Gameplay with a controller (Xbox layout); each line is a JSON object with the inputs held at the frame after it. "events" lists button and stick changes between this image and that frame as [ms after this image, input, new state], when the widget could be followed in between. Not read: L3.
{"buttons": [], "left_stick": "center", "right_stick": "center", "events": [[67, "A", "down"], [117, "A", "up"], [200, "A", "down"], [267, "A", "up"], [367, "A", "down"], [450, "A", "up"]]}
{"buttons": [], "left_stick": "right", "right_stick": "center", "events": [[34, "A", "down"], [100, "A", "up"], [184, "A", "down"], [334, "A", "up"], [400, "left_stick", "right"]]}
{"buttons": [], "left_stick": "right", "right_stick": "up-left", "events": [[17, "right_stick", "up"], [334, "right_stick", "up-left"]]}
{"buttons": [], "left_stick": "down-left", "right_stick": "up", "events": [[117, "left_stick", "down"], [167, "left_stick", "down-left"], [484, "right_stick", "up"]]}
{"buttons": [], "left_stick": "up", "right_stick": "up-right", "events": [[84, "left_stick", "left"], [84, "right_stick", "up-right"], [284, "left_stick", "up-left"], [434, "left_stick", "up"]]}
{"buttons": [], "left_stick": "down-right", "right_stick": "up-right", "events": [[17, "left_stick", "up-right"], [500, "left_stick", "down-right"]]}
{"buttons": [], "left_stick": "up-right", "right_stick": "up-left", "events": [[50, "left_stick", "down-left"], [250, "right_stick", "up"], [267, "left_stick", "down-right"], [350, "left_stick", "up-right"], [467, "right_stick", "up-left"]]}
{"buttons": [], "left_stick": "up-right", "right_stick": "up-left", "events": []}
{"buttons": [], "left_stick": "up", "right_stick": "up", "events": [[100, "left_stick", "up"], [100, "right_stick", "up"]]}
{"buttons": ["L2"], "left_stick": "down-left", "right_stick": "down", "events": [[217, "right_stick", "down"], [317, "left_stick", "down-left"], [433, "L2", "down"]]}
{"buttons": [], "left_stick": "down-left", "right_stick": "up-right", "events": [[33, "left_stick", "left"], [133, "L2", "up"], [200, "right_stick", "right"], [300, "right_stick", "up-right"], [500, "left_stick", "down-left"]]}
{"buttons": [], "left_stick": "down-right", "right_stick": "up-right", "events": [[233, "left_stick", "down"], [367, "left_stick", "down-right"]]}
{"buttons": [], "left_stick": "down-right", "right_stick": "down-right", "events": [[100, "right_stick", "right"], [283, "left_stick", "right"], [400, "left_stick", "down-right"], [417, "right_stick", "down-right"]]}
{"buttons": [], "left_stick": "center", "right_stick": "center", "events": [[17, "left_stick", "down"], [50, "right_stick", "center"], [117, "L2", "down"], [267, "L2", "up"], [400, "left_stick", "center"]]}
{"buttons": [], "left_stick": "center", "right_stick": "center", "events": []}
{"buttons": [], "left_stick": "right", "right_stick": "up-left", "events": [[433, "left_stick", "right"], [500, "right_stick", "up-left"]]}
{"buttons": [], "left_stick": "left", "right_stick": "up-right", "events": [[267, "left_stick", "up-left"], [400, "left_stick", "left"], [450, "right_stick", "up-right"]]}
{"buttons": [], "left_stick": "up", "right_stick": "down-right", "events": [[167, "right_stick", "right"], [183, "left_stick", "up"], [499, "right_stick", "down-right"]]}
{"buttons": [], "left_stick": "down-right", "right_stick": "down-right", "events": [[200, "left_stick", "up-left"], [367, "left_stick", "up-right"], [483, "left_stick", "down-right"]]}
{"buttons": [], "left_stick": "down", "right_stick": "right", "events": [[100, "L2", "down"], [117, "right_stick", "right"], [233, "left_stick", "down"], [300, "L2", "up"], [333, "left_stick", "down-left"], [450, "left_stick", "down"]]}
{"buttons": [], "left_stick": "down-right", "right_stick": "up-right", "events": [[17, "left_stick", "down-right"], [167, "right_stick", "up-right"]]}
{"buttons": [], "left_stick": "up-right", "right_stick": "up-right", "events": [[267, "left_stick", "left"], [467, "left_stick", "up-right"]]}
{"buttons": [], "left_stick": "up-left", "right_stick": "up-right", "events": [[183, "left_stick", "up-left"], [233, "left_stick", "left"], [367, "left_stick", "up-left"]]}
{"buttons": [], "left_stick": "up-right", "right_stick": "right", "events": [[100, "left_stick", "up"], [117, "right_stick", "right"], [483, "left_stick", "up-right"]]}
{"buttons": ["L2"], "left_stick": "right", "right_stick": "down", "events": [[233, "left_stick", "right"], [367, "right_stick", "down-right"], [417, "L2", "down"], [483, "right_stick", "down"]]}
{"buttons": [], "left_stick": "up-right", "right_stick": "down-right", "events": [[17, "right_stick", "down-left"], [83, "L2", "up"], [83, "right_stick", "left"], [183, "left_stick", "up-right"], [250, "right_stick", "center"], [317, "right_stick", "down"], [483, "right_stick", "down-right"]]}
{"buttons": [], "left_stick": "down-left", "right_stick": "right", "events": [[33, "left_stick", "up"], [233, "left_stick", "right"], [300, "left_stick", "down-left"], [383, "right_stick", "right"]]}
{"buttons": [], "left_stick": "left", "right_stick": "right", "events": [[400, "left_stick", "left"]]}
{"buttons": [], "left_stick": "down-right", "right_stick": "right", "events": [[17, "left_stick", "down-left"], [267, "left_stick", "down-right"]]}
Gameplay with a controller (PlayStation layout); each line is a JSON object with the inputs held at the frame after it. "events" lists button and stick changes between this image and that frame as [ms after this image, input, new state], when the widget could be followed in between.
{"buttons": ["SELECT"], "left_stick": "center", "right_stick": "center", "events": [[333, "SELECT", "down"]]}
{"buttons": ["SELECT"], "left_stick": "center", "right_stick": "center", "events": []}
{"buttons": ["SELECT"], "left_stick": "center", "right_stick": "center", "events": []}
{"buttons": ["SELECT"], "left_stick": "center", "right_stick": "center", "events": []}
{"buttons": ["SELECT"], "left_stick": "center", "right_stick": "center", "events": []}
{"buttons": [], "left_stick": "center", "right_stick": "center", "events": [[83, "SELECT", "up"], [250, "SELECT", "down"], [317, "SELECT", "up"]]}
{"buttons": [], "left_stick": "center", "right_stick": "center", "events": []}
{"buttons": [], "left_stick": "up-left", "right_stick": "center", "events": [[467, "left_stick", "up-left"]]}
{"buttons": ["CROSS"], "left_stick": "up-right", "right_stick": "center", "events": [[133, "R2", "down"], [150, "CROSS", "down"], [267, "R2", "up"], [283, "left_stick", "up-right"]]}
::::
An exact transcription of every record above is required.

Gameplay with a controller (Xbox layout); each line is a JSON object with the inputs held at the frame after it. "events" lists button and stick changes between this image and that frame as [ms after this image, input, new state], when the widget could be followed in between. Not read: L3.
{"buttons": [], "left_stick": "center", "right_stick": "center", "events": [[67, "A", "down"], [117, "A", "up"], [200, "A", "down"], [267, "A", "up"], [367, "A", "down"], [450, "A", "up"]]}
{"buttons": [], "left_stick": "right", "right_stick": "center", "events": [[34, "A", "down"], [100, "A", "up"], [184, "A", "down"], [334, "A", "up"], [400, "left_stick", "right"]]}
{"buttons": [], "left_stick": "right", "right_stick": "up-left", "events": [[17, "right_stick", "up"], [334, "right_stick", "up-left"]]}
{"buttons": [], "left_stick": "down-left", "right_stick": "up", "events": [[117, "left_stick", "down"], [167, "left_stick", "down-left"], [484, "right_stick", "up"]]}
{"buttons": [], "left_stick": "up", "right_stick": "up-right", "events": [[84, "left_stick", "left"], [84, "right_stick", "up-right"], [284, "left_stick", "up-left"], [434, "left_stick", "up"]]}
{"buttons": [], "left_stick": "down-right", "right_stick": "up-right", "events": [[17, "left_stick", "up-right"], [500, "left_stick", "down-right"]]}
{"buttons": [], "left_stick": "up-right", "right_stick": "up-left", "events": [[50, "left_stick", "down-left"], [250, "right_stick", "up"], [267, "left_stick", "down-right"], [350, "left_stick", "up-right"], [467, "right_stick", "up-left"]]}
{"buttons": [], "left_stick": "up-right", "right_stick": "up-left", "events": []}
{"buttons": [], "left_stick": "up", "right_stick": "up", "events": [[100, "left_stick", "up"], [100, "right_stick", "up"]]}
{"buttons": ["L2"], "left_stick": "down-left", "right_stick": "down", "events": [[217, "right_stick", "down"], [317, "left_stick", "down-left"], [433, "L2", "down"]]}
{"buttons": [], "left_stick": "down-left", "right_stick": "up-right", "events": [[33, "left_stick", "left"], [133, "L2", "up"], [200, "right_stick", "right"], [300, "right_stick", "up-right"], [500, "left_stick", "down-left"]]}
{"buttons": [], "left_stick": "down-right", "right_stick": "up-right", "events": [[233, "left_stick", "down"], [367, "left_stick", "down-right"]]}
{"buttons": [], "left_stick": "down-right", "right_stick": "down-right", "events": [[100, "right_stick", "right"], [283, "left_stick", "right"], [400, "left_stick", "down-right"], [417, "right_stick", "down-right"]]}
{"buttons": [], "left_stick": "center", "right_stick": "center", "events": [[17, "left_stick", "down"], [50, "right_stick", "center"], [117, "L2", "down"], [267, "L2", "up"], [400, "left_stick", "center"]]}
{"buttons": [], "left_stick": "center", "right_stick": "center", "events": []}
{"buttons": [], "left_stick": "right", "right_stick": "up-left", "events": [[433, "left_stick", "right"], [500, "right_stick", "up-left"]]}
{"buttons": [], "left_stick": "left", "right_stick": "up-right", "events": [[267, "left_stick", "up-left"], [400, "left_stick", "left"], [450, "right_stick", "up-right"]]}
{"buttons": [], "left_stick": "up", "right_stick": "down-right", "events": [[167, "right_stick", "right"], [183, "left_stick", "up"], [499, "right_stick", "down-right"]]}
{"buttons": [], "left_stick": "down-right", "right_stick": "down-right", "events": [[200, "left_stick", "up-left"], [367, "left_stick", "up-right"], [483, "left_stick", "down-right"]]}
{"buttons": [], "left_stick": "down", "right_stick": "right", "events": [[100, "L2", "down"], [117, "right_stick", "right"], [233, "left_stick", "down"], [300, "L2", "up"], [333, "left_stick", "down-left"], [450, "left_stick", "down"]]}
{"buttons": [], "left_stick": "down-right", "right_stick": "up-right", "events": [[17, "left_stick", "down-right"], [167, "right_stick", "up-right"]]}
{"buttons": [], "left_stick": "up-right", "right_stick": "up-right", "events": [[267, "left_stick", "left"], [467, "left_stick", "up-right"]]}
{"buttons": [], "left_stick": "up-left", "right_stick": "up-right", "events": [[183, "left_stick", "up-left"], [233, "left_stick", "left"], [367, "left_stick", "up-left"]]}
{"buttons": [], "left_stick": "up-right", "right_stick": "right", "events": [[100, "left_stick", "up"], [117, "right_stick", "right"], [483, "left_stick", "up-right"]]}
{"buttons": ["L2"], "left_stick": "right", "right_stick": "down", "events": [[233, "left_stick", "right"], [367, "right_stick", "down-right"], [417, "L2", "down"], [483, "right_stick", "down"]]}
{"buttons": [], "left_stick": "up-right", "right_stick": "down-right", "events": [[17, "right_stick", "down-left"], [83, "L2", "up"], [83, "right_stick", "left"], [183, "left_stick", "up-right"], [250, "right_stick", "center"], [317, "right_stick", "down"], [483, "right_stick", "down-right"]]}
{"buttons": [], "left_stick": "down-left", "right_stick": "right", "events": [[33, "left_stick", "up"], [233, "left_stick", "right"], [300, "left_stick", "down-left"], [383, "right_stick", "right"]]}
{"buttons": [], "left_stick": "left", "right_stick": "right", "events": [[400, "left_stick", "left"]]}
{"buttons": [], "left_stick": "down-right", "right_stick": "right", "events": [[17, "left_stick", "down-left"], [267, "left_stick", "down-right"]]}
Gameplay with a controller (PlayStation layout); each line is a JSON object with the inputs held at the frame after it. "events" lists button and stick changes between this image and that frame as [ms after this image, input, new state], when the widget could be followed in between.
{"buttons": ["SELECT"], "left_stick": "center", "right_stick": "center", "events": [[333, "SELECT", "down"]]}
{"buttons": ["SELECT"], "left_stick": "center", "right_stick": "center", "events": []}
{"buttons": ["SELECT"], "left_stick": "center", "right_stick": "center", "events": []}
{"buttons": ["SELECT"], "left_stick": "center", "right_stick": "center", "events": []}
{"buttons": ["SELECT"], "left_stick": "center", "right_stick": "center", "events": []}
{"buttons": [], "left_stick": "center", "right_stick": "center", "events": [[83, "SELECT", "up"], [250, "SELECT", "down"], [317, "SELECT", "up"]]}
{"buttons": [], "left_stick": "center", "right_stick": "center", "events": []}
{"buttons": [], "left_stick": "up-left", "right_stick": "center", "events": [[467, "left_stick", "up-left"]]}
{"buttons": ["CROSS"], "left_stick": "up-right", "right_stick": "center", "events": [[133, "R2", "down"], [150, "CROSS", "down"], [267, "R2", "up"], [283, "left_stick", "up-right"]]}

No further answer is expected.